=== Enunciado da tarefa ===
Reúna todas as linhas dos registros que contêm a palavra "line". Diferencie maiúsculas de minúsculas.

=== Registros de entrada ===
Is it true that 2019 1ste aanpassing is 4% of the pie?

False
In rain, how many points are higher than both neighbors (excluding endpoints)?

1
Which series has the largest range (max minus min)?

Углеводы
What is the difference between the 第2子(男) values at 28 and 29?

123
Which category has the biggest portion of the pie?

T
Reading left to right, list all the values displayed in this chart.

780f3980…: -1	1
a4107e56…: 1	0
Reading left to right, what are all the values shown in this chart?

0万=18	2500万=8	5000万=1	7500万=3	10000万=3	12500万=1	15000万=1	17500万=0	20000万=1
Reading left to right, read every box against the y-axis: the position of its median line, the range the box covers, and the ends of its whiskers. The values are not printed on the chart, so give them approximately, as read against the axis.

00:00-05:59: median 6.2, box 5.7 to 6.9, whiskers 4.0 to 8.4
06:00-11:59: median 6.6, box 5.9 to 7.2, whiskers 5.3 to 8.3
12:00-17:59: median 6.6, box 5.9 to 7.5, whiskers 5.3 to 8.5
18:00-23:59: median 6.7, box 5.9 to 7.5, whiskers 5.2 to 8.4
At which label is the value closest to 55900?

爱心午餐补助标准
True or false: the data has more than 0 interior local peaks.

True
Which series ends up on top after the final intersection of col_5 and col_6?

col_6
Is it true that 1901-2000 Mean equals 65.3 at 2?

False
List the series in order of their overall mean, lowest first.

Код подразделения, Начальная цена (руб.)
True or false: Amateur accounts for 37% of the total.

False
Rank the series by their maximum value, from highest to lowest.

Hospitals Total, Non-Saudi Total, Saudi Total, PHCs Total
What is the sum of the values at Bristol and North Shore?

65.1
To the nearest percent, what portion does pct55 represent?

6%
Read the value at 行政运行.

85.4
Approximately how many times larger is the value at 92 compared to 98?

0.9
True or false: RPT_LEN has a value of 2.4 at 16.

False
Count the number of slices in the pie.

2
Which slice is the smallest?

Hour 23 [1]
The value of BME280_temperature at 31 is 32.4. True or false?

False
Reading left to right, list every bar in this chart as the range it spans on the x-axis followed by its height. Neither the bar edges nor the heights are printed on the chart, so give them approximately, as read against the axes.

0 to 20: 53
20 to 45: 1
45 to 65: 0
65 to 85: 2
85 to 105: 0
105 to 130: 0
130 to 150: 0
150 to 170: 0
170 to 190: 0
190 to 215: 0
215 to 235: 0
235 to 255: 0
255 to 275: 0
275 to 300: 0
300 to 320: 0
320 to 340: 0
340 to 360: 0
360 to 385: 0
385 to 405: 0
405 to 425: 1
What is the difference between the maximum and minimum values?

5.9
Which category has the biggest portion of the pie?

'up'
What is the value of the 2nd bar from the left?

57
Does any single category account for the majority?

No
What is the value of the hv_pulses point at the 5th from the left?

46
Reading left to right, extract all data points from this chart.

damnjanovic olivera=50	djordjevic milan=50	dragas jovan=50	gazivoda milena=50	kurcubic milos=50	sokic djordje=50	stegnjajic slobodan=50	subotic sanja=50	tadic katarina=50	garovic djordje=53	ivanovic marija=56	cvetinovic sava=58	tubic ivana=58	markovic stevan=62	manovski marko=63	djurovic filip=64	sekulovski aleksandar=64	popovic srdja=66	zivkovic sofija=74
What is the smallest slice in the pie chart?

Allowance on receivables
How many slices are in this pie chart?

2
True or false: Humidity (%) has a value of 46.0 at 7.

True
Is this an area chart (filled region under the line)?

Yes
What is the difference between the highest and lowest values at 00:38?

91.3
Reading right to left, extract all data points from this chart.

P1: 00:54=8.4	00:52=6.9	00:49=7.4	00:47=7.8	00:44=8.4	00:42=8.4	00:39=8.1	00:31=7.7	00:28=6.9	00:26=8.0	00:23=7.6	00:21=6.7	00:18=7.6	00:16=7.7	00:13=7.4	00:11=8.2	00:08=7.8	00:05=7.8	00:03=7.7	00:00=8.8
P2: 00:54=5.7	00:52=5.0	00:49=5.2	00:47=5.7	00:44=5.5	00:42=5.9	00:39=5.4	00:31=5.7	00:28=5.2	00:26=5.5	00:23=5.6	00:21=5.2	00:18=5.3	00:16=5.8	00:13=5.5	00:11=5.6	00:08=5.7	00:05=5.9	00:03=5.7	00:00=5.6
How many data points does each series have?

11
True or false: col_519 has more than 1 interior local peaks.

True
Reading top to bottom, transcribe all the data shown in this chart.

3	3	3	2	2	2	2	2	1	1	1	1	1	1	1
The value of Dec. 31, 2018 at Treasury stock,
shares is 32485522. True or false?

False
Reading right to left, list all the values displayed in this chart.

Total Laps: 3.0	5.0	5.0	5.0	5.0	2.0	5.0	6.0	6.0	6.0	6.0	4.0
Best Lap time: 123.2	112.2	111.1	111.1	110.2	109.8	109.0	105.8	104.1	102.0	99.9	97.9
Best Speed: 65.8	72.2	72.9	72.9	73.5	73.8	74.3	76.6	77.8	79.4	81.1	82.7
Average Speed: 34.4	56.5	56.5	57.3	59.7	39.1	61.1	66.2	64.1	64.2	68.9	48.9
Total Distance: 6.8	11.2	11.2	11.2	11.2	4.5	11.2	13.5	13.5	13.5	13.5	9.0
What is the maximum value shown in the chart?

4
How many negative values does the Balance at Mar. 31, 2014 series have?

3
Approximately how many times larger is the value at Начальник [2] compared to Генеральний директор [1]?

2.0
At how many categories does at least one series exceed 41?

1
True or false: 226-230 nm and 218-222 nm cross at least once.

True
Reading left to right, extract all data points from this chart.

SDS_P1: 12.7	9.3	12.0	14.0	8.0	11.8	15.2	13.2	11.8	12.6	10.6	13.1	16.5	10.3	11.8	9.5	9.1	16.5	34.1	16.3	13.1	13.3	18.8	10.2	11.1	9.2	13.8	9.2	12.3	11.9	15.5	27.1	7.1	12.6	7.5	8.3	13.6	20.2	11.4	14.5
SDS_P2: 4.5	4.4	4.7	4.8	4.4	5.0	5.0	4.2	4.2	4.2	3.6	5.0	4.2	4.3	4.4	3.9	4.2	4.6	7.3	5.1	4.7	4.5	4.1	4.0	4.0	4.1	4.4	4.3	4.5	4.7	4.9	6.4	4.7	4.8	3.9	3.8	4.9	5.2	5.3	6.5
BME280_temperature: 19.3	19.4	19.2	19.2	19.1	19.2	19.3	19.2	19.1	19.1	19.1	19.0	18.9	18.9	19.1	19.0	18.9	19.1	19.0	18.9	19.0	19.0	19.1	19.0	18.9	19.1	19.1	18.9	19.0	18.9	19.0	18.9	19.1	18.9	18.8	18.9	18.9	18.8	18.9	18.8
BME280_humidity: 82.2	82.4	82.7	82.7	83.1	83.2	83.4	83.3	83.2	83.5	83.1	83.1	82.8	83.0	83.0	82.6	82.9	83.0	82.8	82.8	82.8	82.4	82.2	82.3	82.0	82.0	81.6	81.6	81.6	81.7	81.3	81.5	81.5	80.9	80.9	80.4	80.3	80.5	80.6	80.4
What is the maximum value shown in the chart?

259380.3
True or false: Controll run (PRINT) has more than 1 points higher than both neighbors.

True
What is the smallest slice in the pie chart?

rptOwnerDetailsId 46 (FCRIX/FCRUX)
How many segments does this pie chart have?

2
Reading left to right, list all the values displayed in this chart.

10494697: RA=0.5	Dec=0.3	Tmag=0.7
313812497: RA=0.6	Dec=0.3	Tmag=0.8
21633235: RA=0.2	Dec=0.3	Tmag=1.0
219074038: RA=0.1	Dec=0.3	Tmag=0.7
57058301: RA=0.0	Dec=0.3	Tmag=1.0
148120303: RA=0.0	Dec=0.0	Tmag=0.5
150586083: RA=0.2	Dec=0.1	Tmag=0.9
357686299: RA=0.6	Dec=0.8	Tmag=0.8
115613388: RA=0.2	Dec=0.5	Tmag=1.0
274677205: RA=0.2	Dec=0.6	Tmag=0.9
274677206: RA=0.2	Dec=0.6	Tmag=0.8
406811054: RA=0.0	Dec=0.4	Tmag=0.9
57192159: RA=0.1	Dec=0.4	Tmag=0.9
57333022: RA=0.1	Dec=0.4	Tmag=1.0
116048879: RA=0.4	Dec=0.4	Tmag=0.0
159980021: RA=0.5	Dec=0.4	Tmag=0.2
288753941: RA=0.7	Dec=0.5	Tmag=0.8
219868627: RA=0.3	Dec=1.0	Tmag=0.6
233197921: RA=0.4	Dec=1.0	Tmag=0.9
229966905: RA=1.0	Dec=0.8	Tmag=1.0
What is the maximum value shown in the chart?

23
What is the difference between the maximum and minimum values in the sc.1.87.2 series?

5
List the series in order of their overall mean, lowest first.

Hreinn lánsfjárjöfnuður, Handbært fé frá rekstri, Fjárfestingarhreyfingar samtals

=== Área de resposta ===
Reading left to right, read every box against the y-axis: the position of its median line, the range the box covers, and the ends of its whiskers. The values are not printed on the chart, so give them approximately, as read against the axis.
Is this an area chart (filled region under the line)?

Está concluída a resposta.